> [Requirement]
Pick up the guide below on writing OpenTofu infrastructure code with Copilot right after its final line, and keep going in the same style.
=== Given passage ===
Pro tip: Ask Copilot to explain generated code by highlighting it and pressing Cmd+I, then type "Explain this configuration."
Step 5: Validation and Security Checks
Copilot doesn't guarantee security. Always validate with:
# Format and validate
tofu fmt
tofu validate
# Security scanning with Checkov
pip install checkov
checkov -d . --framework terraform
# Cost estimation with Infracost
brew install infracost
infracost breakdown --path .
Common Copilot mistakes to watch for:
- Hardcoded credentials (never commit these)
- Overly permissive IAM policies (scope down after generation)
- Missing lifecycle rules for stateful resources
- Non-existent resource attributes (validate with
tofu validate)
If Copilot suggests insecure code:
- Add comment:
# Use least privilege IAM policy - It will regenerate with tighter permissions
Real-World Workflow
Scenario: Deploy a production web application on AWS.
Without Copilot (traditional):
- Read AWS provider docs (30 min)
- Find example configurations (15 min)
- Write VPC resources (45 min)
- Write ECS cluster + services (60 min)
- Write RDS database (30 min)
- Write ALB + target groups (45 min)
- Debug syntax errors (30 min)
Total: ~4 hours
With Copilot:
# 1. Write high-level architecture as comments (2 min)
=== Provided material ===
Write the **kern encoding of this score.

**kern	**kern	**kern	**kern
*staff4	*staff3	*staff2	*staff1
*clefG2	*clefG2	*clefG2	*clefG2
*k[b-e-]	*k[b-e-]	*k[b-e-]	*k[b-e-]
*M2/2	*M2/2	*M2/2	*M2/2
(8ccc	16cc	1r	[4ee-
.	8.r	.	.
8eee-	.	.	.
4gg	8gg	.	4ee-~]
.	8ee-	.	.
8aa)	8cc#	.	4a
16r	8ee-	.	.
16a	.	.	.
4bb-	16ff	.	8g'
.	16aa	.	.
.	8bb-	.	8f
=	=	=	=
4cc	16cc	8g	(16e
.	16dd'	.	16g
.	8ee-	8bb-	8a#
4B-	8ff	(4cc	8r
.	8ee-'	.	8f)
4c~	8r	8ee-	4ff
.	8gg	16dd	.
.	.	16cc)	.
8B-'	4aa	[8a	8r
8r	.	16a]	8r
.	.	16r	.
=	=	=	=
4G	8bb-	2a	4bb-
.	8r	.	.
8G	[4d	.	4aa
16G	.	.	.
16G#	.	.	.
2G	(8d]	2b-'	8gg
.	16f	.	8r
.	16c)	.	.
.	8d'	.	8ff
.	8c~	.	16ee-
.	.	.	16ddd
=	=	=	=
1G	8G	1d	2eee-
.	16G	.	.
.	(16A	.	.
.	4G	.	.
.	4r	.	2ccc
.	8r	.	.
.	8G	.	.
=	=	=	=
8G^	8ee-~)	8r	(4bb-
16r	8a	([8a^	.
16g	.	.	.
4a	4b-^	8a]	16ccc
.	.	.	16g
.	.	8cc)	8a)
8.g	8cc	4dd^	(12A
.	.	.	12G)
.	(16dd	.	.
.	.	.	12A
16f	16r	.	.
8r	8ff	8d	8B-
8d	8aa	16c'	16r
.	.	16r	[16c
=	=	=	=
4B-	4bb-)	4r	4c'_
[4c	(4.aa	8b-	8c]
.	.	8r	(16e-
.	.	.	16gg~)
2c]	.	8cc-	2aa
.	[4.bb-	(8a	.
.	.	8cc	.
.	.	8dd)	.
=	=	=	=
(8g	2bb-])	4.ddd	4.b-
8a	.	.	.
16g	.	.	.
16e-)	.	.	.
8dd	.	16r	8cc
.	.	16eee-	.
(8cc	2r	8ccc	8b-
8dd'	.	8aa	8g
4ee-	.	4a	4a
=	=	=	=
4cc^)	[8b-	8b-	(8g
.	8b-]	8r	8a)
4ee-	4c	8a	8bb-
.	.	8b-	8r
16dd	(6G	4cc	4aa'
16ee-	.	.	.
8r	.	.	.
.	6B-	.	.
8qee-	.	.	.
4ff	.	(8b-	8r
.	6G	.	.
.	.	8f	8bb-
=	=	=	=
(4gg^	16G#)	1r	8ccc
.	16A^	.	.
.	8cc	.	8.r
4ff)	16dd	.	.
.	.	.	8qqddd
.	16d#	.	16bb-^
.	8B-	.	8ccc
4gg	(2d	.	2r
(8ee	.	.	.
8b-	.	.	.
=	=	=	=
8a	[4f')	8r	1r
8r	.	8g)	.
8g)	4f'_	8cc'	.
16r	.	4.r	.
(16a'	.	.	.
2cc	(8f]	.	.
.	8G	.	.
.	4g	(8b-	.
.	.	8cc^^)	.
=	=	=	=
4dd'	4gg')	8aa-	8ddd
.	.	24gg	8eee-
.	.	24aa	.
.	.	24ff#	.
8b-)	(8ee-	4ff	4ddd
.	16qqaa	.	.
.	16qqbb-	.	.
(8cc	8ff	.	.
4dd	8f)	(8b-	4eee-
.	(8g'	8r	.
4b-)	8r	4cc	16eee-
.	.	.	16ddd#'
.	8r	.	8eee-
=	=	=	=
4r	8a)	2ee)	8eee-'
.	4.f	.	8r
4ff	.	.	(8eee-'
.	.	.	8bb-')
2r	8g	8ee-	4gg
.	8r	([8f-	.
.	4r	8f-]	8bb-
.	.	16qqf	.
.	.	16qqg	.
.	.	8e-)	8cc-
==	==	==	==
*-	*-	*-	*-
===
> [Exercise response]
# VPC with public/private subnets in us-east-1
# ECS Fargate cluster running containerized app
# RDS PostgreSQL database in private subnets
# Application Load Balancer with HTTPS
# Auto-scaling between 2-10 tasks based on CPU
2. Let Copilot generate each section (10 min total):
- Accept VPC suggestions
- Modify ECS task definition container image
- Adjust RDS instance size
- Update ALB listener rules
3. Validate and deploy (20 min):
tofu init
tofu plan
tofu apply
Total: ~35 minutes (85% time reduction)
Advanced Copilot Techniques
Use Variables for Reusability
Comment:
# Create variables for environment, region, and instance counts
Copilot suggests:
variable "environment" {
description = "Environment name (dev, staging, prod)"
type = string
validation {
condition = contains(["dev", "staging", "prod"], var.environment)
error_message = "Environment must be dev, staging, or prod"
}
}
variable "region" {
description = "AWS region"
type = string
default = "us-east-1"
}
variable "instance_count" {
description = "Number of instances to create"
type = number
default = 2
validation {
condition = var.instance_count >= 1 && var.instance_count <= 10
error_message = "Instance count must be between 1 and 10"
}
}
Generate Modules
Comment:
# Create reusable module for S3 bucket with standard security settings
Copilot creates module structure:
# modules/s3-bucket/main.tf
resource "aws_s3_bucket" "this" {
bucket = var.bucket_name
tags = var.tags
}
resource "aws_s3_bucket_public_access_block" "this" {
bucket = aws_s3_bucket.this.id
block_public_acls = true
block_public_policy = true
ignore_public_acls = true
restrict_public_buckets = true
}
# Variables and outputs automatically suggested...
Multi-Cloud Scenarios
Copilot handles multiple providers:
terraform {
required_providers {
aws = {
source = "hashicorp/aws"
version = "~> 5.0"
}
google = {
source = "hashicorp/google"
version = "~> 5.0"
}
}
}
# Deploy app to AWS, use GCP for analytics pipeline
# AWS resources...
# GCP BigQuery dataset for analytics...
Copilot understands context and generates appropriate resources for each provider.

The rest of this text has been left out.